А может быть мне просто показалось.
3
Когда за девчонкой закрылась дверь, Толя резко посерьезнел. Вздохнул, снял пиджак, небрежно бросив на спинку кресла, и налил себе еще коньяка.
— Хорошая девочка, — он снова вздохнул, — умная, красивая, но… бедовая. А еще ты к ней постоянно цепляешься. Может уймешься, Ген?
— Уже, — сообщил я. — Хорошая, умная, только безответственная.
— Это тебе кто такую ересь сказал, а дружок? — ехидно осведомился Толя.
— Толь, два семестра она посещала мои занятия в трехразовом режиме. За месяц. На лабораторные вообще рукой махнула. Ты серьезно считаешь, что у меня нет причин ее строго спрашивать?
— Ген, а ты хоть раз задался вопросом, почему так происходит? Почему студентка, у которой 3 тройки за четыре года обучения, две из которых твои, вдруг занятия пропускает?
— Толь, я что, первый год на свете живу или студентов учу? — меня этот разговор начал серьезно раздражать. — Или сам студентом не был? Понятно же….

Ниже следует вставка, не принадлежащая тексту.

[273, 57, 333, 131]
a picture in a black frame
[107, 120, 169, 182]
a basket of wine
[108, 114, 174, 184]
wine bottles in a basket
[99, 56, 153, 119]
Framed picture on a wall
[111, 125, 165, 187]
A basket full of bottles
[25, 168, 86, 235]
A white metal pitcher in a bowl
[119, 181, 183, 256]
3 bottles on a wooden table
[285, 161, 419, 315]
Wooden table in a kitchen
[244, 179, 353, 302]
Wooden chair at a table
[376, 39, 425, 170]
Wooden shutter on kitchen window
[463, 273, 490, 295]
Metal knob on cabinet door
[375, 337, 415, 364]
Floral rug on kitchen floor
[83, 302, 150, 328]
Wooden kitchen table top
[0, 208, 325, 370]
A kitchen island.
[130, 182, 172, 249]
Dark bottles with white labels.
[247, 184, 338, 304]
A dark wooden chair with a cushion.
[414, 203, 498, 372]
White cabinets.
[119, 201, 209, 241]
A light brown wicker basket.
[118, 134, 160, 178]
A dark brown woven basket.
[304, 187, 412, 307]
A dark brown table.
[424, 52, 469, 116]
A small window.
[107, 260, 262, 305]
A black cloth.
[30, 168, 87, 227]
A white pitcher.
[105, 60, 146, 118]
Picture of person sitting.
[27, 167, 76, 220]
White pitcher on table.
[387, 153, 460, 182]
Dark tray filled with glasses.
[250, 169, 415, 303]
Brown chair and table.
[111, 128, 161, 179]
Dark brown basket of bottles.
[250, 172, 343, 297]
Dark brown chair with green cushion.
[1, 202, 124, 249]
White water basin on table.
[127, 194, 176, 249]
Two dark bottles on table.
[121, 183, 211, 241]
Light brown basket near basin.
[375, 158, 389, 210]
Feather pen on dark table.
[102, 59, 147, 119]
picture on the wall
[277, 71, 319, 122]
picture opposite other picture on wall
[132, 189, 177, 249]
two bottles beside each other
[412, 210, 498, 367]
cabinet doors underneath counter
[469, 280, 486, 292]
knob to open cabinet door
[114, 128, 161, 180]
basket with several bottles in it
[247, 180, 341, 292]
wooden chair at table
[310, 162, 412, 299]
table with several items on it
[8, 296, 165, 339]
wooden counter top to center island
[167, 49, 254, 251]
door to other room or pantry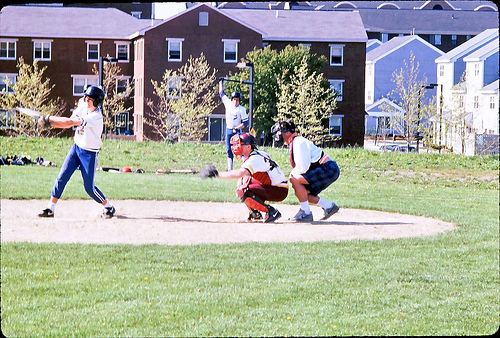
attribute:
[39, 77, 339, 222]
kids — playing, young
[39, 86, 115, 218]
kid — batting, swinging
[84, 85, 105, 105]
helmet — black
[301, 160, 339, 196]
shorts — blue, black, checkered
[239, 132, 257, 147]
helmet — red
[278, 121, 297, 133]
helmet — black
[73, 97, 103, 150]
shirt — white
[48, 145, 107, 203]
pants — blue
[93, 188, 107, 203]
stripes — white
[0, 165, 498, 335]
grass — green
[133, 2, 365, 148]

— Что тебе понятно, придурок? — фыркнул на меня друг. — Соколова в прошлом году деда с бабкой похоронила, сама три раза в больнице отлежала, один из которых в реанимации. Она как должна была, с похорон или с того света на твои лабораторные бегать?
У меня перехватило дыхание. А друг смотрел на меня как на барана и был не так уж далек от истины.
— Так… больничные же…
— А она их и приносила. Лариса копии передала твоей помощнице — Розе Карловне.
А вот это новость!
— Ооооо, так ты их не получил? Так может стоит разобраться со своей помощницей, а не с моей студенткой?
Если то, что сказал Толя правда, а сомневаться в его словах не приходилось, то пора мне с Розой поговорить очень серьезно. Как сейчас я помню тот разговор, 8 месяцев назад, когда моя помощница, поджав губы, сообщила, что Соколова недисциплинированная, дерзкая и безответственная, пропускавшая занятия без причины, да еще и нагрубившая ей. Я тогда девчонку жестко отчитал, а она только фыркнула, развернулась и ушла, бросив сквозь зубы: Крокодил! Тихо, конечно, но я услышал.
Ох как это слово меня вызверило. До трясучки. Мне 40 лет, я заслуженный ученый, читающий лекции по всему миру. Мои научные работы легли в основу многих открытий, а тут какая-то малолетка одним словом пробивает броню моей сдержанности. За последние десять лет ни один человек не мог задеть меня ни словом, ни делом — сильнее, чем ударила жизнь уже вряд ли кто-то ударит. А тут….
И ведь не раз и не два я ставил на место зарвавшихся студентов, осаживал студенток, считающих меня своей законной добычей — ни один курс без этого не обходился. А эта…. Я для нее был просто пустым местом, крокодилом!